Further details of what promises to be a stunning edition of the Tour of Britain in September have today been revealed, confirming the planned return of the race to Wales for two stages on Tuesday and Wednesday, September 7 and 8, in line with the planned move of Wales to level zero on August 7.

Wales will host not only the longest and arguably toughest stage of the race, from Aberaeron to the summit of the Great Orme above Llandudno on stage four, but also a team time trial for the first, pitting the world’s top teams against each other on a 27.5-kilometre route in Carmarthenshire.

Rescheduled to 2021 owing to the Covid-19 pandemic, the 17th edition of the UK’s most prestigious stage race (Sunday 5-12 September) will begin in Cornwall, covering 1,320km (820m) before the finish in Aberdeen, with Scotland also hosting two stages. All the action will be broadcast live on ITV4 in the UK and around the world.

The race will go ahead subject to local conditions and in line with relevant national guidelines and UCI protocols. Organisers SweetSpot are working closely with the Welsh Government and all the local authorities along the route in Wales to ensure that the event can take place safely

The last full stage of the Tour of Britain to take place in Wales was in September 2018, when Carmarthenshire hosted the Grand Depart of the race. This year sees a team time trial feature for only the second time in Tour of Britain history on stage three (Tuesday 7 September), and for the first time in Wales.

The Carmarthenshire team time trial stage will see the world’s best tackle a 27.5-kilometre route, starting from Llandeilo and finishing at the National Botanic Garden of Wales, which is home to the world's largest single-span glasshouse.

Stage four (Wednesday 8 September) – the Queen stage of the 2021 race - will culminate with a finish atop the Great Orme in Llandudno. The 215-kilometre route will take the race to parts of Wales for the first time in modern Tour history, including Aberaeron, the start host venue, Aberystwyth, Borth and Barmouth.

A tough ending to the stage features Coed y Brenin Forest Park, Snowdonia National Park and an ascent of the Great Orme’s Marine Drive toll road before tackling the 1.9km, 9.8% average climb that runs parallel to the famous tramway up to the finish.
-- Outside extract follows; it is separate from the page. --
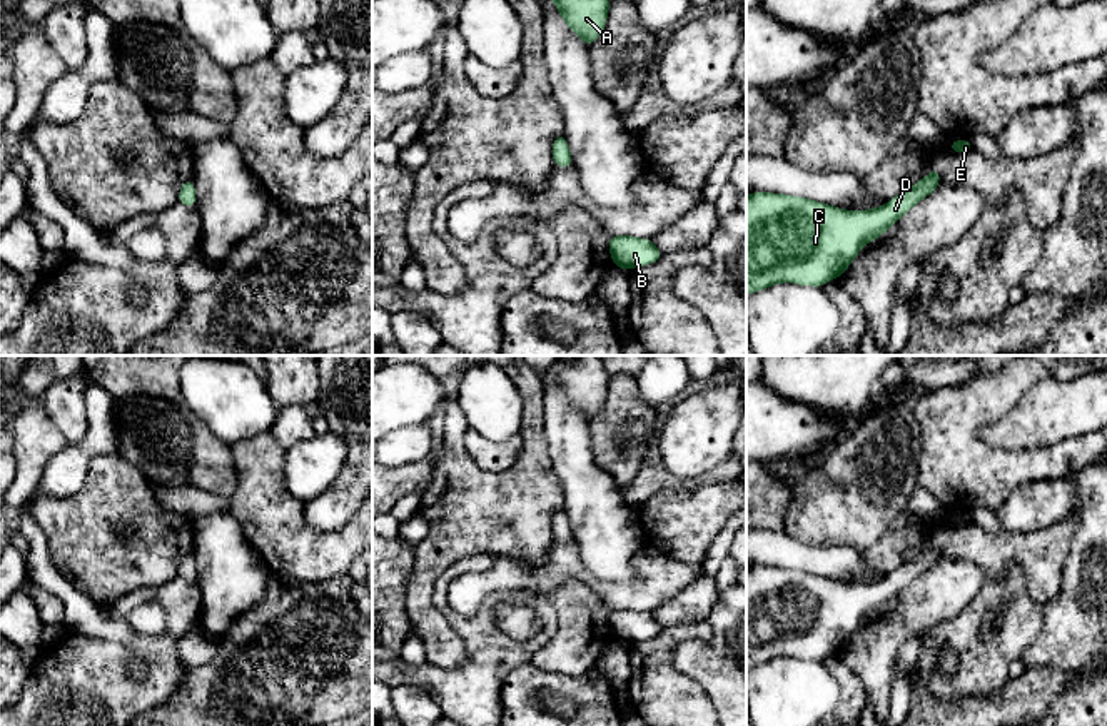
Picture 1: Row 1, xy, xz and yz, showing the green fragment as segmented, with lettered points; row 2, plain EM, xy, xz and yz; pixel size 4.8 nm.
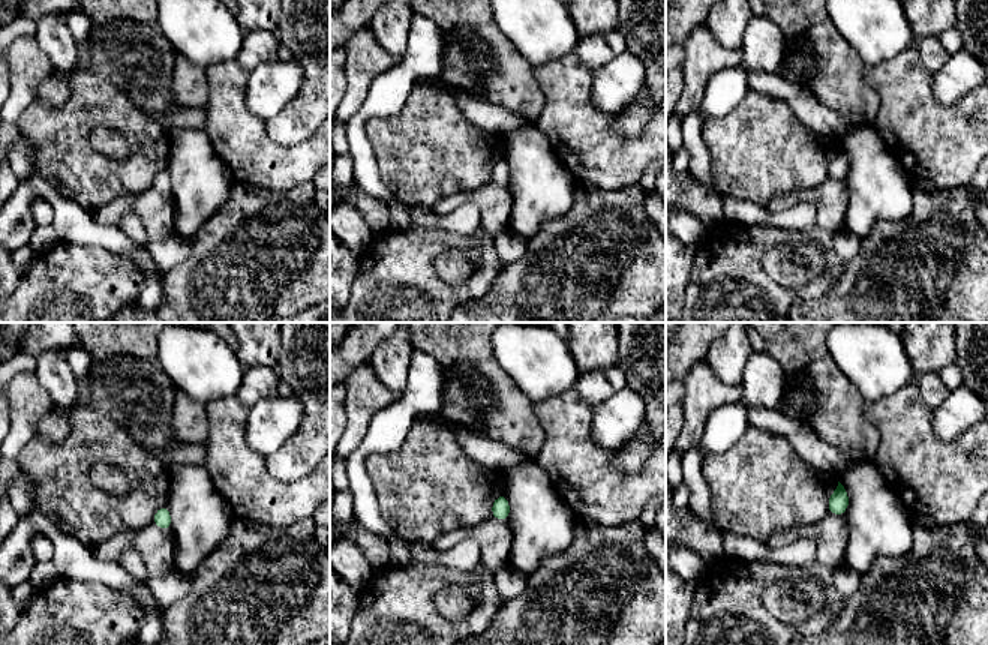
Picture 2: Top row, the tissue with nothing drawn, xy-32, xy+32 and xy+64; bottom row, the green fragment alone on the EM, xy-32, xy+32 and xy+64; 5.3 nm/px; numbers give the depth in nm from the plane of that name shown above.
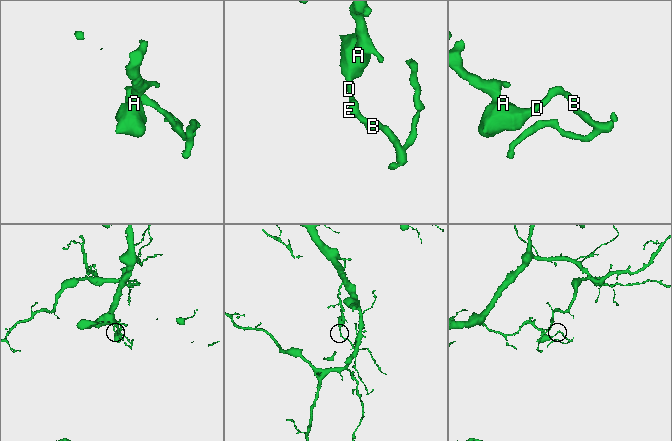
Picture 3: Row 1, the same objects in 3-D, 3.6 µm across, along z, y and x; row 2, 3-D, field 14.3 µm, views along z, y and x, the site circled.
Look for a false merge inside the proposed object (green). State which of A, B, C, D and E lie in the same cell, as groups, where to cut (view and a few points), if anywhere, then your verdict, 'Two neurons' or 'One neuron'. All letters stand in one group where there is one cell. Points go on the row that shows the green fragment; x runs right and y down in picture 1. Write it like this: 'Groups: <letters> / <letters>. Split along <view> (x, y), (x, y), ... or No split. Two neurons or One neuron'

Leader of Ceredigion County Council Cllr Ellen ap Gwynn said, "We’re delighted to welcome the Tour of Britain to Ceredigion this year. As the tour travels up the wonderful coastline from Aberaeron towards the north of the County, people will be able to experience the breath-taking scenery through the extensive coverage of the Tour.”

The Tour of Britain last visited the Great Orme in 2014 when Mark Renshaw won a stage finishing in Llandudno, but the modern Tour of Britain has never climbed to the summit.

Detailed routes and timetables for the Tour of Britain stages can now be found by visiting tourofbritain.co.uk/stages while more information for spectators for both Welsh stages will be announced in the coming weeks.

Mick Bennett, Tour of Britain race director, said: “This year’s Tour of Britain route is truly spectacular, covering a greater geographical area than we’ve ever done before while also ticking off several things we’ve wanted to do for a long time."

Six British teams have already been confirmed for the Tour of Britain, including the Great Britain national team, with the full roster of 18 teams to be confirmed later this month.